Como captar um texto que flutua sobre o papel

Texto transido, o original treme ante a tradução. Morte ou sobrevivência?
01/08/2013

Texto transido, o original treme ante a tradução. Morte ou sobrevivência? Persistência na dor eterna da perda de todo sentido? A tradução não canibaliza o original para transformá-lo em texto novo? Como não considerar, então, na tradução, a morte do original, assim como a morte do autor significa o advento do tradutor?

Ou morte talvez não seja a palavra certa. Certo seria dizer que morto já estava o texto inerte no papel: após a escritura e antes da leitura. Texto em potência, que pede a tradução que lhe confira sentido. Texto em descanso estéril, esperando a madrugada que lhe aplique o orvalho, que lhe devolva o frescor.

ITEM DA TAREFA:
Você consegue prolongar o texto sobre o original e a tradução, escrevendo o que viria logo depois da última frase?

MATERIAL DE ORIGEM:
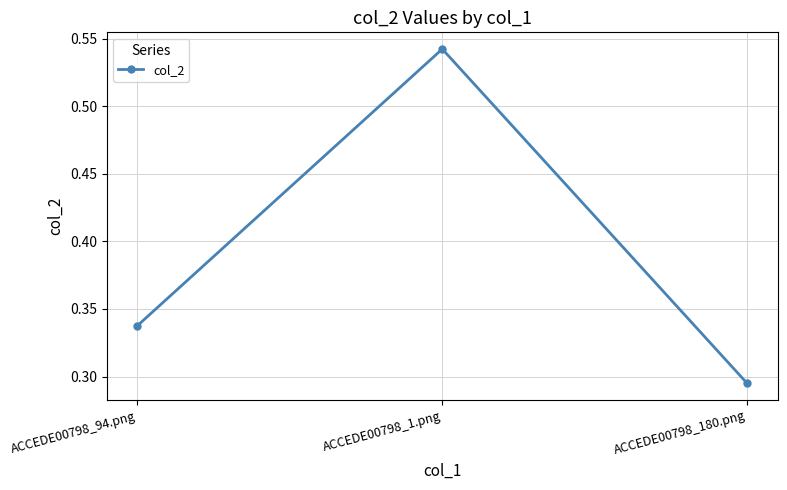

What is the difference between the values at ACCEDE00798_1.png and ACCEDE00798_180.png?

0.2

RESULTADO DO EXERCÍCIO:
No papel, o texto morre pouco a pouco no esquecimento gradual da língua. Via tradução — leitura, interpretação — a palavra ganha vida e vive emoções diferentes daquelas que a conceberam. Há como recuperar o frescor de outrora ou mesmo o que se pensa recuperar já insinua a sombra do novo?

Há um texto que flutua — sobrenada — acima da palavra impressa no papel ou estampada na tela. Alvo semovente. Há que capturá-lo. A tradução opera essa captura, capta o significado com antenas sensíveis, com o sentido centrado entre a preservação e a projeção. Um pé no futuro, outro no passado. Olho no leitor, olho no autor.

Olho a sombra toda do original que se alonga, como em pôr-do-sol, levando longe sentidos que se alteram, se mesclam, se dissolvem e se resolvem em texto novo. Olho do tradutor, atento, mede a densidade — suas falhas, frestas, rugosidades — dessa sombra à medida que se afasta, se estende, do opaco ponto de partida que a projeta. Por trás está a luz, que projeta luz, não a sombra. A sombra é só a falta. A tradução é a luz.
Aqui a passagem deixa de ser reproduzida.